The vaginal opening likely changes only slightly after birth, Tarnay says. In 1996, doctors began using a measurement called the pelvic organ prolapse quantification system as a way of helping them see how well they were doing repairing that area after childbirth.
This was the first time there was a true before-and-after measurement, Tarnay says. Doctors have used the system to look at populations of women and found that there is a slight increase in the size of the opening after vaginal deliveries. The issue may be more related to muscular weakness or injury in that area, Tarnay says.
“Women who are able to contract the pelvic floor muscles can increase or decrease the size of the hiatus,” he says. “Increasing pelvic floor muscle tone can reduce looseness.”
Kegel exercises can be very effective at strengthening these muscles, Tarnay says, and they may generally improve sex.
A study published in the Australian & New Zealand Journal of Obstetrics and Gynaecology in 2008 found that women who regularly performed Kegel exercises reported greater sexual satisfaction than women who didn’t do Kegels.
The problem with Kegels is that many women don’t know how to do them properly.
“When I ask someone to do a bicep curl, they can do it,” he says. “But a pretty significant subset of the women who say they do Kegels, when I ask them to show me what they are doing, aren’t doing [the exercise] properly or can’t connect between the brain and those muscles.”
To find the muscles you use to do Kegels, either insert a finger into the vagina and squeeze the surrounding muscles or stop the flow when urinating.
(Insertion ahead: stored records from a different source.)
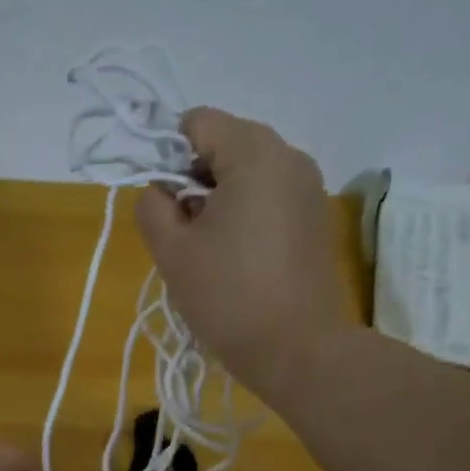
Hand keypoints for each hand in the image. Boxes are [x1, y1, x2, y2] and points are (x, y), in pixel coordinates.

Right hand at [134, 108, 348, 398]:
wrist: (297, 348)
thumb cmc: (228, 296)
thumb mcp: (172, 252)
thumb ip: (153, 207)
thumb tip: (161, 190)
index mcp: (254, 154)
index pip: (199, 122)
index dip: (169, 154)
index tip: (162, 202)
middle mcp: (289, 157)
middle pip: (227, 143)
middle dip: (195, 178)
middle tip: (184, 231)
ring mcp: (309, 187)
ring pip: (249, 172)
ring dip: (219, 199)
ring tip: (209, 249)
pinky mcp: (317, 217)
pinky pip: (270, 195)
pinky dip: (246, 213)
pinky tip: (237, 258)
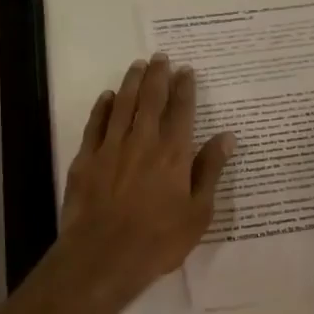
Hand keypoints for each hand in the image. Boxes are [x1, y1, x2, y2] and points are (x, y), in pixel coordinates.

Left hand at [57, 54, 235, 293]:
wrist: (103, 256)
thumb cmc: (158, 240)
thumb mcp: (198, 213)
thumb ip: (210, 171)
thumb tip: (227, 136)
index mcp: (174, 154)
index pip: (182, 111)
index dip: (185, 88)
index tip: (186, 70)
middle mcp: (143, 141)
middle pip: (151, 99)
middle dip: (158, 75)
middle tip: (161, 56)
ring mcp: (111, 148)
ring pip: (123, 105)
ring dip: (132, 82)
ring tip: (138, 65)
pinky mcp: (86, 159)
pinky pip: (96, 124)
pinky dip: (103, 107)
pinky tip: (108, 96)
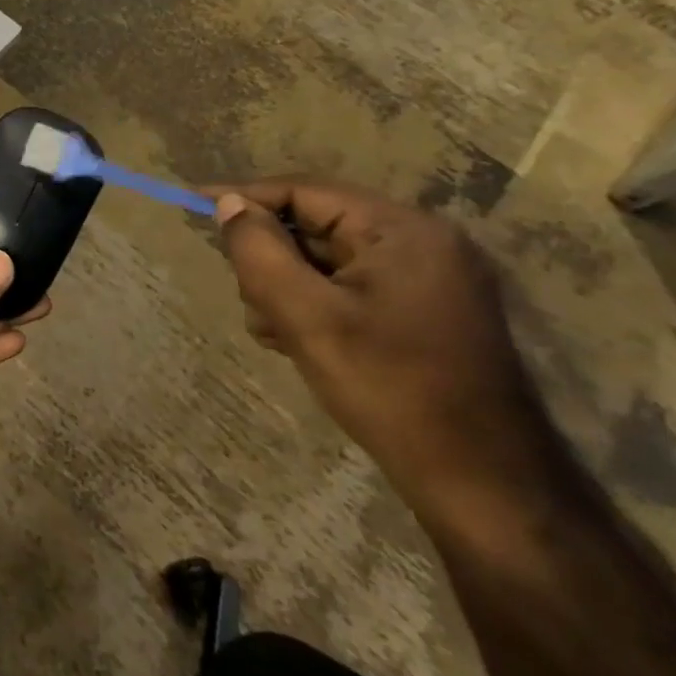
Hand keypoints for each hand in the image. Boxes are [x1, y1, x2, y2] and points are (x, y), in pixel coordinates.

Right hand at [211, 177, 556, 523]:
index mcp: (402, 230)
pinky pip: (349, 285)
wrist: (483, 484)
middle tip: (251, 300)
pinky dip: (315, 304)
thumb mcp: (305, 315)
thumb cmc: (389, 389)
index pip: (303, 191)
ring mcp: (429, 278)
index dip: (244, 197)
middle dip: (271, 257)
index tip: (191, 204)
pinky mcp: (426, 310)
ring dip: (288, 286)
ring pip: (326, 258)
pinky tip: (298, 341)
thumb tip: (228, 205)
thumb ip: (258, 249)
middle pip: (314, 224)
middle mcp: (422, 241)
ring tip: (275, 332)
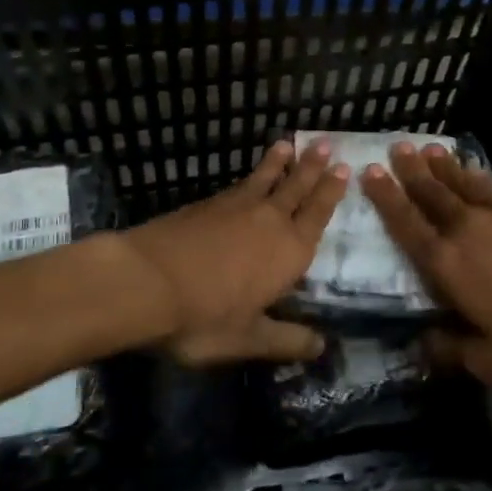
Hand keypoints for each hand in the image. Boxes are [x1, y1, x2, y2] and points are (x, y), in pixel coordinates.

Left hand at [122, 140, 348, 365]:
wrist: (147, 280)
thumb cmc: (204, 317)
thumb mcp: (249, 339)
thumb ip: (286, 340)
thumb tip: (322, 346)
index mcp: (289, 252)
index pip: (317, 215)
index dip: (331, 193)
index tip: (344, 169)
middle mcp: (269, 221)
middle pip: (296, 189)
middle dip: (312, 167)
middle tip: (327, 144)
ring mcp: (235, 208)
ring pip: (266, 179)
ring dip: (280, 163)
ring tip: (288, 144)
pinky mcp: (206, 204)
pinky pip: (238, 184)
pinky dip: (250, 175)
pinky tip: (248, 177)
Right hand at [361, 143, 491, 382]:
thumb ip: (453, 352)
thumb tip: (419, 347)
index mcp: (449, 265)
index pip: (407, 225)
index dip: (386, 199)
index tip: (369, 172)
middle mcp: (468, 230)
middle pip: (432, 194)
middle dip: (410, 171)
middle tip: (395, 147)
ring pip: (463, 184)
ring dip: (443, 166)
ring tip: (428, 148)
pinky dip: (479, 178)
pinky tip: (478, 174)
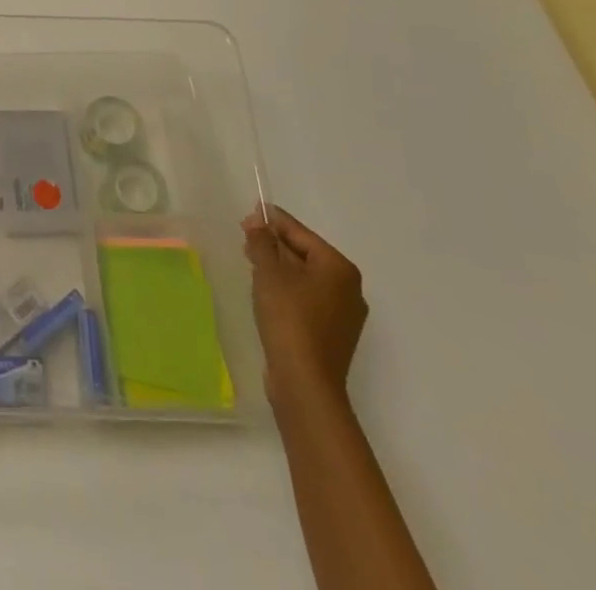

After you’ve found the muscles, practice contracting them for five to 10 seconds, and then relax. If you can’t hold for that long, work your way up. Repeat the process 10 to 20 times, three times a day. While exercising, be sure to breathe normally and try not to use the muscles in your legs, stomach, or bottom.
Some women sustain nerve injury during birth and can’t feel these muscles. Others just don’t use the proper technique. Tarnay says there are even physical therapists who specialize in helping women perform Kegels properly.
What Really Matters
Worrying about size and whether or not it changes over time is the wrong concern, O’Connor says. Factors like sufficient lubrication and arousal and a good relationship with a partner have a much greater impact on sexual enjoyment for women.
A 2010 study published in the International Urogynecology Journal bears out her opinion. Researchers used medical records, an exam, and questionnaire of 500 gynecological patients aged 40 and older to see if there was a correlation between vaginal length and opening size and sexual satisfaction.
The researchers found that desire, arousal, orgasm, pain, and sexual satisfaction were not linked to vagina size. Instead, the best predictors of sexual inactivity were advanced age, higher BMI, and not being in a committed relationship.
“It is not an exact physical fit you are looking for in terms of sexual function,” O’Connor says. “It is more about the communication between the two partners and making sure both are getting what they need out of the experience and are comfortable.”